There was a quiet dignity to how our elders lived.
They rose early. Opened shops. Balanced books. Paid workers fairly. And when the day closed, they gave—without drama, without hashtags, without expecting applause. Business was how you made a living. Charity was how you remained human
Two separate acts.
Both sacred.
For a long time, that rhythm worked. It built families, institutions, and communities that crossed oceans and generations. But the world we live in now is louder, faster, and far more complicated. Problems no longer arrive one at a time. They come bundled—education tied to poverty, health tied to income, dignity tied to access. Charity still matters. Deeply. But on its own, it increasingly feels like standing under a leaking roof with a bucket.
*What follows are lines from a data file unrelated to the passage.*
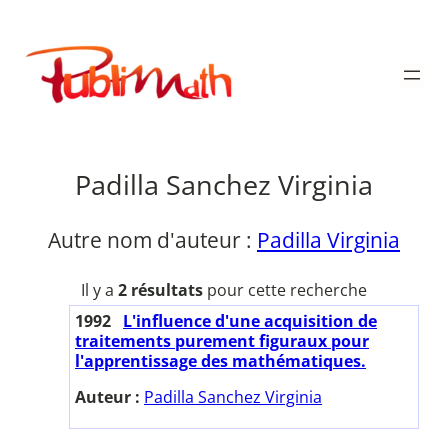
Aller
au
Publimath
contenu
Padilla Sanchez Virginia
Autre nom d'auteur :
Padilla Virginia
Il y a
2 résultats
pour cette recherche
1992
L'influence d'une acquisition de
traitements purement figuraux pour
l'apprentissage des mathématiques.
Auteur :
Padilla Sanchez Virginia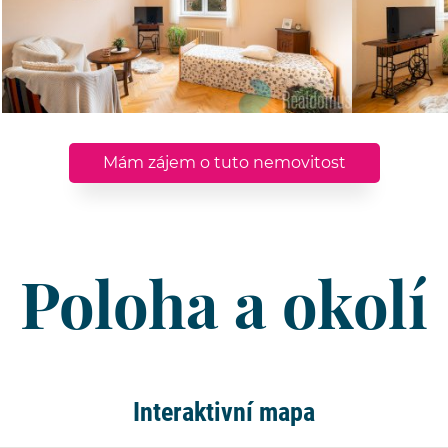
Mám zájem o tuto nemovitost
Poloha a okolí
Interaktivní mapa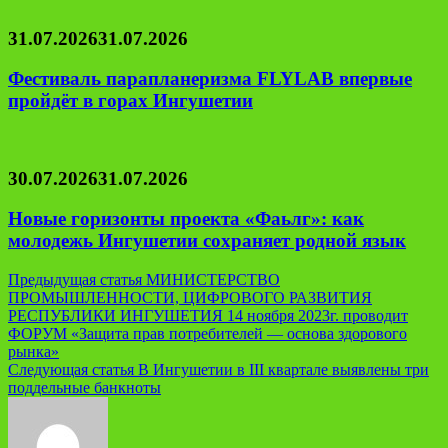
31.07.2026
31.07.2026
Фестиваль парапланеризма FLYLAB впервые
пройдёт в горах Ингушетии
30.07.2026
31.07.2026
Новые горизонты проекта «Фаьлг»: как
молодежь Ингушетии сохраняет родной язык
Навигация
Предыдущая статья
МИНИСТЕРСТВО
ПРОМЫШЛЕННОСТИ, ЦИФРОВОГО РАЗВИТИЯ
по
РЕСПУБЛИКИ ИНГУШЕТИЯ 14 ноября 2023г. проводит
записям
ФОРУМ «Защита прав потребителей — основа здорового
рынка»
Следующая статья
В Ингушетии в III квартале выявлены три
поддельные банкноты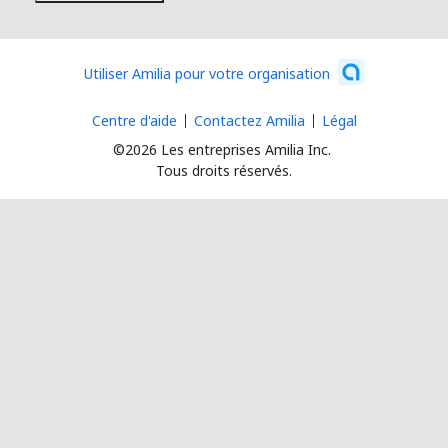
Utiliser Amilia pour votre organisation
Centre d'aide
Contactez Amilia
Légal
©2026 Les entreprises Amilia Inc.
Tous droits réservés.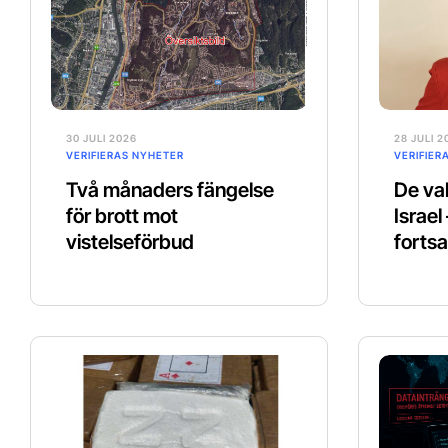
30 JULI 2026
28 JULI 2
VERIFIERAS NYHETER
VERIFIER
Två månaders fängelse
De val
för brott mot
Israel
vistelseförbud
fortsa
You can keep emptying the bucket.
The leak keeps dripping.
Social entrepreneurship does something deceptively simple. It climbs the ladder and fixes the roof. The compassion is the same. The intention unchanged. Only the method evolves. Instead of treating social problems as an after-hours responsibility, the business itself becomes the repair work.
Think of charity as a water bowl placed in the courtyard. People drink. You refill it. Again and again. Necessary. Kind. Temporary. A social enterprise digs a well. Harder work at the start. Planning. Discipline. Governance. But once it flows, it does not wait for appeals or good moods. It restores dignity by design.
This is where the Khoja mindset feels unexpectedly at home. We were never a community that romanticized dependency. We believed in effort, self-reliance, and standing on one’s own feet. Social entrepreneurship does not replace charity; it reorganizes it. The giving is no longer something you do after success. It becomes the reason success is possible.
Across the world, serious institutions have taken notice. Global economic forums now speak of purpose-driven enterprises not as moral experiments but as engines of innovation. Policy bodies studying employment and inclusion recognize that businesses built around social outcomes often reach places governments and charities struggle to sustain. Organizations that once focused purely on trade or aid now study this hybrid model because it does something radical: it aligns incentives with impact.
A good example of a school run as a social enterprise is Bridge International Academies.
Bridge noticed that low-income families were already paying for education—but getting poor quality in return. Instead of charity schools dependent on donations, it built a low-cost, fee-based school system. Parents paid modest fees. In exchange, they received consistent teaching, trained staff, and standardized curriculum.
The key shift was simple:
education was not a handout—it was the product.
Fees created accountability.
Scale created sustainability.
Quality became non-negotiable.
Bridge didn’t ask how to educate children for free forever.
It asked how to deliver good education at a price families could sustain.
That is social entrepreneurship in practice:
a school that survives because it works,
and serves because it survives.
When impact is embedded in revenue, strange and wonderful things happen. Quality improves because people are paying customers, not passive recipients. Waste decreases because inefficiency threatens survival. And dignity is preserved because no one is standing in line for a handout—they are participating in an exchange.
So for Khojas, social entrepreneurship is not a rejection of the past. It is its maturation. The same values—honest trade, community uplift, responsibility beyond the self—simply folded into a single ledger. Not business on one side and charity on the other, but a life where earning and serving happen simultaneously.
The old question was always generous: How much should we give?
The new question is more demanding: What problem can we solve so well that it sustains itself?
That shift requires courage. It asks us to move from being trustees of wealth to designers of systems. From relief to resilience. From buckets to roofs. From bowls to wells.
And perhaps that is the most Khoja evolution of all. Same heart. Sharper tools. A future where making a living and making a difference are no longer two acts—but one.